Apple kehrt Intel den Rücken

Die ersten Macs mit Apples eigenen Prozessoren sollen noch in diesem Jahr in den ­Handel kommen, teilte Apple-Chef Tim Cook im Rahmen der WWDC mit.  Foto: Apple

Die ersten Macs mit Apples eigenen Prozessoren sollen noch in diesem Jahr in den ­Handel kommen, teilte Apple-Chef Tim Cook im Rahmen der WWDC mit.  Foto: Apple

Apple setzt künftig bei seinen Macs auf hauseigene Prozessoren und verabschiedet sich damit von Intel. Dies und mehr gab das Unternehmen am Montag auf seiner ­Entwicklerkonferenz WWDC bekannt.
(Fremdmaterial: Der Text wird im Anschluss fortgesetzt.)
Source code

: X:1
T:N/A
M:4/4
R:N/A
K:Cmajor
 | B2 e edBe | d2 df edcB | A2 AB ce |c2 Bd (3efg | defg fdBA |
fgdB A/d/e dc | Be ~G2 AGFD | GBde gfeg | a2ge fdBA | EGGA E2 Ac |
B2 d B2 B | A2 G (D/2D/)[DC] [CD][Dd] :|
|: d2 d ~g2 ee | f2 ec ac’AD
Apple bricht aus der eingefahrenen Spur der PC-Branche aus und stellt seine Mac-Computer von Intel-Prozessoren auf Chips aus eigener Entwicklung um. Damit werden künftige Apple-Computer auf der selben technischen Plattform wie die iPhones und iPad-Tablets laufen. Die ersten Macs mit der neuen Chip-Architektur sollen Ende des Jahres auf den Markt kommen. Über einen Austausch der Intel-Halbleiter durch Chips von Apple in den Macs wurde schon seit längerer Zeit spekuliert. Der Konzern entwickelte sehr leistungsstarke eigene Prozessoren für seine Mobil-Geräte auf Basis der Architektur des Chipdesigners ARM. In Apples Notebooks und Desktop-Rechnern kamen bisher aber – wie in der PC-Branche größtenteils üblich – Chips von Intel mit der sogenannten x86er-Architektur zum Einsatz. Das sicherte die Kompatibilität von Anwendungen über die Plattformen hinweg.

Neuer Startbildschirm
in iOS 14

So gibt Apple iPhone-Nutzern mit dem neuen Betriebssystem iOS 14 erstmals seit der Markteinführung 2007 die Möglichkeit, ihren Start-Bildschirm mit zusätzlichen Funktionen umzugestalten. Neben den gewohnten App-Symbolen wird man dort mit iOS 14 auch größere sogenannte Widgets platzieren können, in denen einige Informationen aus einigen Anwendungen angezeigt werden können – zum Beispiel News, Wetter oder Navigation. Auf dem Google-Betriebssystem Android gehören Widgets bereits seit Jahren zum Alltag der Nutzer.